Pablo estaba leyendo y releyendo aquellas frases que había subrayado de la experiencia de una mujer de 43 años, ingresada en el hospital por una enfermedad delicada. Ella Había estudiado enfermería. Había dado clases de anatomía. Se expresaba con soltura y mostraba interés por los demás.
Sus conocimientos de enfermera jugaban mucho en su contra. Cuando podía levantarse de la cama, visitaba a los otros enfermos de las habitaciones vecinas. Se interesaba por ellos y después iba a las enfermeras para decirles que fueran a visitarlos porque tenían necesidades diversas.
Esa actitud enfurecía a las enfermeras. Entendían que se inmiscuía en un terreno que no era el suyo. Era su trabajo y debían ser respetadas. A pesar de los enfrentamientos, la mujer de 43 años, cuando podía levantarse, repetía las visitas y las indicaciones a las enfermeras. Eso provocaba una relación de distancia y de incomodidad muy fuerte con todas las enfermeras.
La mujer de 43 años pensaba que no era lo mismo ser enfermera que ser paciente.

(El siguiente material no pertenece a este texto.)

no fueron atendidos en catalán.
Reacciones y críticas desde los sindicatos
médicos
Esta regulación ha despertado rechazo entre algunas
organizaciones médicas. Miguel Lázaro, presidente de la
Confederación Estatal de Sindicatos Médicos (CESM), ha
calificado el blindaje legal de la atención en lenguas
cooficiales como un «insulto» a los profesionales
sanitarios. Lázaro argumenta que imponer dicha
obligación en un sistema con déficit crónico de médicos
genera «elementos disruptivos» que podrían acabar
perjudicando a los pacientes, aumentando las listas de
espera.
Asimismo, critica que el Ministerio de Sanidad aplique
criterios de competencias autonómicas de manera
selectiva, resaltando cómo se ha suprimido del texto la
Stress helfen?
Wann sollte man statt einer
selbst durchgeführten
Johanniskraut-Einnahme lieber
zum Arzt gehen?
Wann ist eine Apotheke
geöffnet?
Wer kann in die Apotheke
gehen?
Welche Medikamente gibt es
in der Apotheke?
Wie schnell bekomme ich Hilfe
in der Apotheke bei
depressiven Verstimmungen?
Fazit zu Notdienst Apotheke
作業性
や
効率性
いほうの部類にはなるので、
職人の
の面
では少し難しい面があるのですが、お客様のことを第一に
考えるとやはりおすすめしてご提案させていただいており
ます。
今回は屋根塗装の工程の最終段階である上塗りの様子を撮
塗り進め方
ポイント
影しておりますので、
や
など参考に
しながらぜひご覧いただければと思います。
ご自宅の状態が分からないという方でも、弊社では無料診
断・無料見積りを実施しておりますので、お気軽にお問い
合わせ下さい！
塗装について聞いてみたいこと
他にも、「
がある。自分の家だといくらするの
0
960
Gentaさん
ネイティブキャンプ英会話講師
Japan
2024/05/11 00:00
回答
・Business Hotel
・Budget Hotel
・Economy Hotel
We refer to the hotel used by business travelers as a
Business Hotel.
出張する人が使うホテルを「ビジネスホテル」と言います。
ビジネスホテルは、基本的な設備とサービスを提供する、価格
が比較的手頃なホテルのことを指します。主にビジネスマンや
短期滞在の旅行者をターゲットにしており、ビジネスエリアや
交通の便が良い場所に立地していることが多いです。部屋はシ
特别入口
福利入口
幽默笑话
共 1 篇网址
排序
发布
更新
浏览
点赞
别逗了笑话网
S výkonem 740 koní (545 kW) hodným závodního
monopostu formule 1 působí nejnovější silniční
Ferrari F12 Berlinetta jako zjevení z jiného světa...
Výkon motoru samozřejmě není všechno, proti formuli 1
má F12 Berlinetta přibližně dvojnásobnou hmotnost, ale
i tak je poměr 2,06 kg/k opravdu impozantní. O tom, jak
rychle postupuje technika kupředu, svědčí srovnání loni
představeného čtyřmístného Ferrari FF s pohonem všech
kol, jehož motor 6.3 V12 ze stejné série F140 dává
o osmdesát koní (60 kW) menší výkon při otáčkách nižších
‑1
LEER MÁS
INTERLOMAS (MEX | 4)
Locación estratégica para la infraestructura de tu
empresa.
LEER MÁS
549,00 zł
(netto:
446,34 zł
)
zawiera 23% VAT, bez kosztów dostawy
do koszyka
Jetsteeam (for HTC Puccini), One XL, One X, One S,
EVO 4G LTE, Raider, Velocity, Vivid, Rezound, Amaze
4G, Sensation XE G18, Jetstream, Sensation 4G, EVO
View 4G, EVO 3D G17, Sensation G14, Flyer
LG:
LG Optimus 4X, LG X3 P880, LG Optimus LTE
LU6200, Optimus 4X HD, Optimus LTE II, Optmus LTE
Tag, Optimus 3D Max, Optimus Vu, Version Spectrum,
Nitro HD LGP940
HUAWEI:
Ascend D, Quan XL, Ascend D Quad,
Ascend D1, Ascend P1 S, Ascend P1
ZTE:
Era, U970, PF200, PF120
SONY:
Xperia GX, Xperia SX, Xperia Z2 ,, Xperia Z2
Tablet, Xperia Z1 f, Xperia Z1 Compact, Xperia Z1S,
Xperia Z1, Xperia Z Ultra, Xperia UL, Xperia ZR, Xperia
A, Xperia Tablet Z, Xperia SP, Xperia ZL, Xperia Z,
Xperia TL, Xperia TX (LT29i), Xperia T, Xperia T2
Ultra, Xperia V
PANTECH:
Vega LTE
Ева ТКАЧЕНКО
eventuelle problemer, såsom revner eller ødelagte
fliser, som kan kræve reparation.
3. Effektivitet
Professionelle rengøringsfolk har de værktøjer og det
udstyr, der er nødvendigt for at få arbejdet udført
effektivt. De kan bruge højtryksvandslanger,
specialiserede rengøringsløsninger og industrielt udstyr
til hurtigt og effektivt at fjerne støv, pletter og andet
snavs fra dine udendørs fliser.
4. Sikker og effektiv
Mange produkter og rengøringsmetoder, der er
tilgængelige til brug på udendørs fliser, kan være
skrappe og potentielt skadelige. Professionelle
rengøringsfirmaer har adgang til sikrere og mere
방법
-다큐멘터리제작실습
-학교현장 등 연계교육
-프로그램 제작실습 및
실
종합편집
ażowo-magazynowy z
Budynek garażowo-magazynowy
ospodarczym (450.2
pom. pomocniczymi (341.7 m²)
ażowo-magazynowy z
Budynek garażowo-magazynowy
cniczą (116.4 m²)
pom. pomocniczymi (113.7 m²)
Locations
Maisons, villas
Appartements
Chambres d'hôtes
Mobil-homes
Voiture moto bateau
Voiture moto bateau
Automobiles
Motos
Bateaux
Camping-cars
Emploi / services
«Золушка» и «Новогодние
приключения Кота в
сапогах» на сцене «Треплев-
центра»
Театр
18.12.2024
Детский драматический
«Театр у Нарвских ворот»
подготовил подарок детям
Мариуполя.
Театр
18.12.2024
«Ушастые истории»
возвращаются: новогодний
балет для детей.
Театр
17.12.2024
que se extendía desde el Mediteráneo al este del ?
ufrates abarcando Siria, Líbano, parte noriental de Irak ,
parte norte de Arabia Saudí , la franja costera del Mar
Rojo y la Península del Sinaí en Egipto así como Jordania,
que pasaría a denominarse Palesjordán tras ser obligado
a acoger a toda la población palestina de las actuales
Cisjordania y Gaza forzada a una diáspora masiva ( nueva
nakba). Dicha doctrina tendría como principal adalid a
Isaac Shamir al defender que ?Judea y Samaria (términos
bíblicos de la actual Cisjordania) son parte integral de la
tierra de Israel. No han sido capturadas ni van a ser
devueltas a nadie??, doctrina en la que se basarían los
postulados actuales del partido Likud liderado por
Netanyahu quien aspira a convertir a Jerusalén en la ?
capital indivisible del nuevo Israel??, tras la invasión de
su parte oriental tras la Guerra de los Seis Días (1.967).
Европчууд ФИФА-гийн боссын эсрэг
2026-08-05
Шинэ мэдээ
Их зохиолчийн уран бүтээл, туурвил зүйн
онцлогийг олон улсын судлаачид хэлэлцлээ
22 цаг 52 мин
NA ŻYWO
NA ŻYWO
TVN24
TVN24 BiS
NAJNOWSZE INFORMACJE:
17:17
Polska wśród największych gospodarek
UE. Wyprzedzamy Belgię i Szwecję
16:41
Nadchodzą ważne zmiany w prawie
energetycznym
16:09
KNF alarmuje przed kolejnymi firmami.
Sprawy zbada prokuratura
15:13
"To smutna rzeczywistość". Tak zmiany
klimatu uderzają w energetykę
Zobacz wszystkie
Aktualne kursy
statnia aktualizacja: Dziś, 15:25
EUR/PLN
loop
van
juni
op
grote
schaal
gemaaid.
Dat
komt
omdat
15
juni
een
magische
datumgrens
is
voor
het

Las enfermeras estaban sanas. Seguían sus protocolos y trataban de atender al paciente lo mejor posible. Pero, cuando eran pacientes, había necesidades que las enfermeras ignoraban. Muchas peticiones que las enfermeras obviaban eran importantes para los pacientes.
Pablo repasaba las frases subrayadas. “Sí, ya me supongo que ha pasado más de una hora. Las conversaciones pasan deprisa cuando estás interesado”.
Estar enfermo en un hospital era algo más que ser un cuerpo al que se le administran medicamentos y se le realizan pruebas diagnósticas. En esos momentos delicados se tenía esa necesidad vital de sentirse escuchado. De sentirse importante para alguien. De sentirse atendido por unos ojos comprensivos a su lado.
En Pablo dejó un recuerdo que no ha podido olvidar, cuando estuvo en el hospital. Una enfermera, mientras le colocaba la vía para la administración de la medicación, se interesó por su dolencia. Le estuvo orientando. Le estuvo escuchando. Algunas ideas salieron de dicha conversación que le hicieron mucho bien a Pablo.
Se sentía identificado con aquella mujer de 43 años con aquella necesidad de comunicar. No se sentía comprendida. “Pero no sé por qué no me visitan. Doy la impresión a los demás de que no los necesito. Y aunque les pida que vuelvan, no parecen creérselo. Creen que tengo alguna fuerza especial o algo así, que me las arreglo mejor sola, que ellas no son importantes. Y yo no soy capaz de suplicárselo”.
La última frase vibraba en el corazón de Pablo: “Y yo no soy capaz de suplicárselo”. A nadie nos gustaba pedir a los demás aquellas cosas que necesitábamos. Nos caía bien que nos las dieran de forma natural, no obligada, no forzada. Era un regalo para nosotros. Y aquella mujer esperaba esos regalos de forma natural.
Pablo descubría la verdad del alma humana detrás de todas las apariencias que cada uno de nosotros dábamos. Ahora entendía mucho mejor aquella afirmación que había leído, pero no había comprendido del todo. “toda forma resuelta de dirigirse a los demás, toda exigencia, toda molestia interna que se expresaba, era una forma encubierta de decirnos que nos necesitaba. Era una forma velada de petición de amor”.
Pablo se quedaba atónito frente a todo lo que descubría de dignidad en el ser humano. Detrás de las cáscaras de las formas, había un fruto, un corazón interno que nos pedía, de forma inadecuada, que lo tuviéramos presente, que lo apreciáramos, que lo amáramos. Era su necesidad vital.
La interpretación de Pablo siempre se había quedado en las cáscaras de la reacción. Todo su sentido se había quedado en la envoltura. A partir de entonces, iba a desligar la actitud exterior de la necesidad interna. Y, a pesar del rechazo, un alma nos pedía, de forma inadecuada, unas gotas de amor con nuestros gestos, nuestra presencia y con nuestra escucha. Había que estar despiertos.